Of course, people can always learn no more than what they will immediately need, but I think that it’s a good thing to know your environment before stepping into a new discipline.

When you start learning computer science, you can start learning only a single programming language, let’s say Visual Basic, if you think that it’s the one that you’ll be using later on. I would argue that you’ll become a better programmer (even in Visual Basic) if you have an insight of other programming languages (let’s say C and Java or Python). Furthermore, you may also find out that Visual Basic isn’t always the best choice for what you’ll have to do later on.

That’s the same with schema languages. Even if right now you think that you’ll be using only one of them (let’s say W3C XML Schema), you’ll get a better understanding of W3C XML Schema if you learn about other approaches: that will help you to understand its most basic principles and also its limitations. And eventually, you may find out that W3C XML Schema isn’t always the best choice for what you’ll have to do…

See you in Amsterdam!

Tim Berners-Lee has taken up the hatchet

Tim Berners-Lee takes up the hatchet and publishes use cases for relative URIs as namespace names:

I can’t remember what prompted me to write up these sue cases [sic] for relative URIs in namespaces, and I apologize if I have done it before. The XML 1.0 and XML 1.1 namespaces documents « deprocate » this practice, following a vote at a XML plenary. It seems that RDF does need this, but no one else seems to just now.

Two use cases follow, the first one contradicted by Elliotte Rusty Harold, the second one related to RDF:

2. In in RDF, local identifiers are of the for rdf:id= »foo » or about= »#foo », which are equivalent. These are sed for naming arbitrary things within a description.

The URl « #foo » is defiuned to be relative to the current document. by the URI spec.

RDF can also use these ientifiers as class names or properties, in which case they are usedas element names in a namespace of the document itself. It is clearly useful to be able to say xmlns:= » »in this case.

We have had plenty of trouble with information (for example in the cwm test suite) being serialized as XML, and the local identifiers having necessarily to be given absolute URIs. This has mean that the test files have ended up bein branded with the local filepath whether they were processed(xmlns= »file:/disk4/joe/devel/test/set5/bar ») which works, but its a pain. It makes files arbitrarily different for testing, can have privacy implications, and so on.

I am not sure what is meant by xmlns:= » ».

xmlns= » » has been allowed since namespaces in XML 1.0 and xmlns:foo= » » has been introduced by namespaces in XML 1.1 (now a Proposed Recommendation). Both are namespaces « undeclaration » and that’s probably not what’s meant here.

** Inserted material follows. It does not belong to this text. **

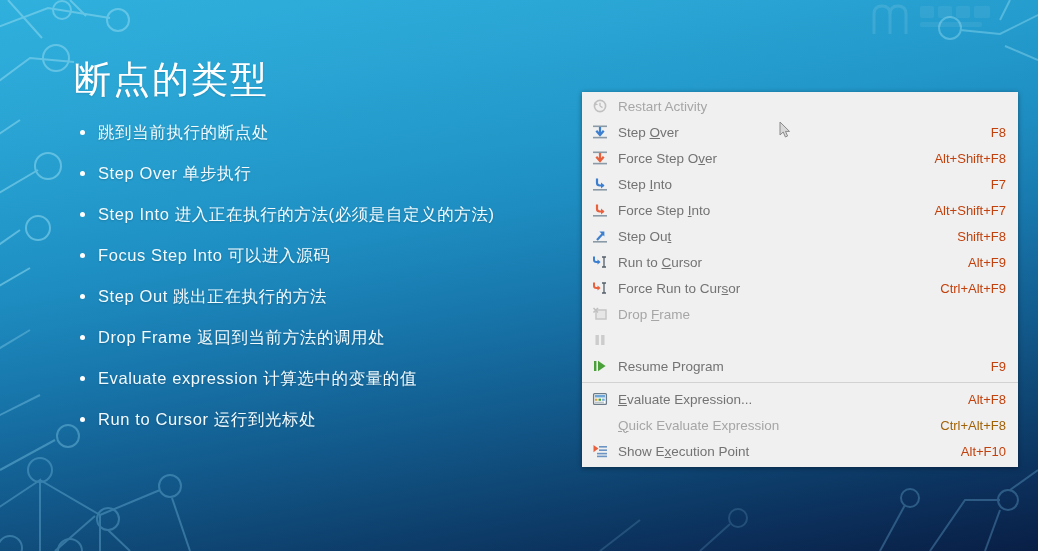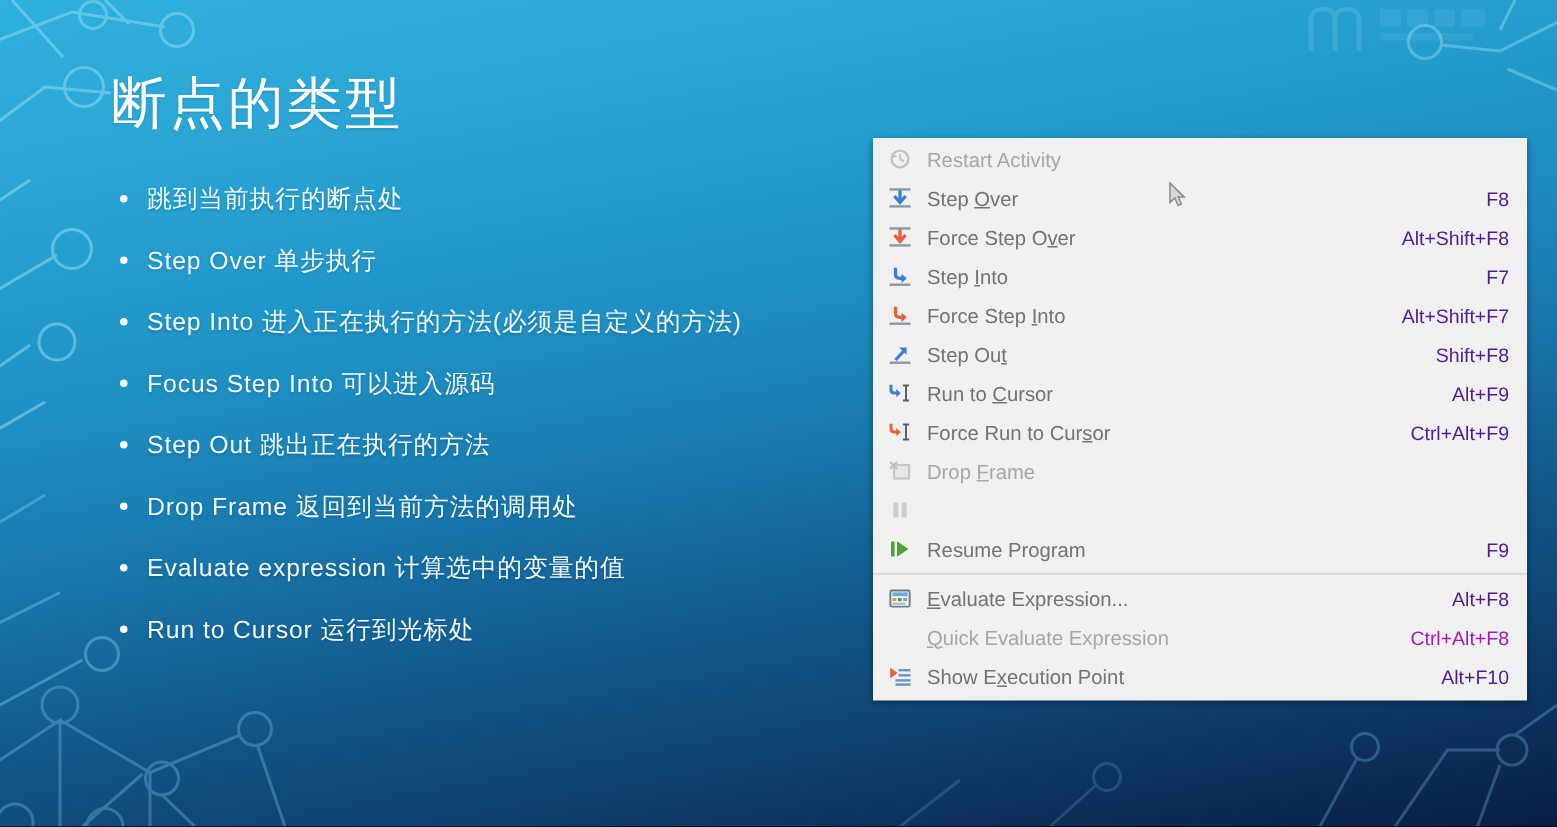"断点的类型" #slide-title { font-family: Liberation Serif, serif -> none; top: 48px -> 58px }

If it’s about using relative URIs in RDF, I wonder if all this is really an issue with XML namespaces and not rather an issue with the XML syntax of RDF. Maybe RDF just needs some kind of rdf:base attribute?

Also, I have more than mixed feelings about using rdf:about= »#foo ».

The only circumstance where that would seem legitimate to me would be to make assertions about the XML fragment identified as « #foo », but is that interesting?

Doesn’t it make RDF no better than XLink+XPointer which relies on URIs used as addresses rather than names?

Of course, that’s painful to give each resource an absolute URI, but at least, these URIs don’t change when you move the documents containing the assertions.

Or have I misunderstood the whole point?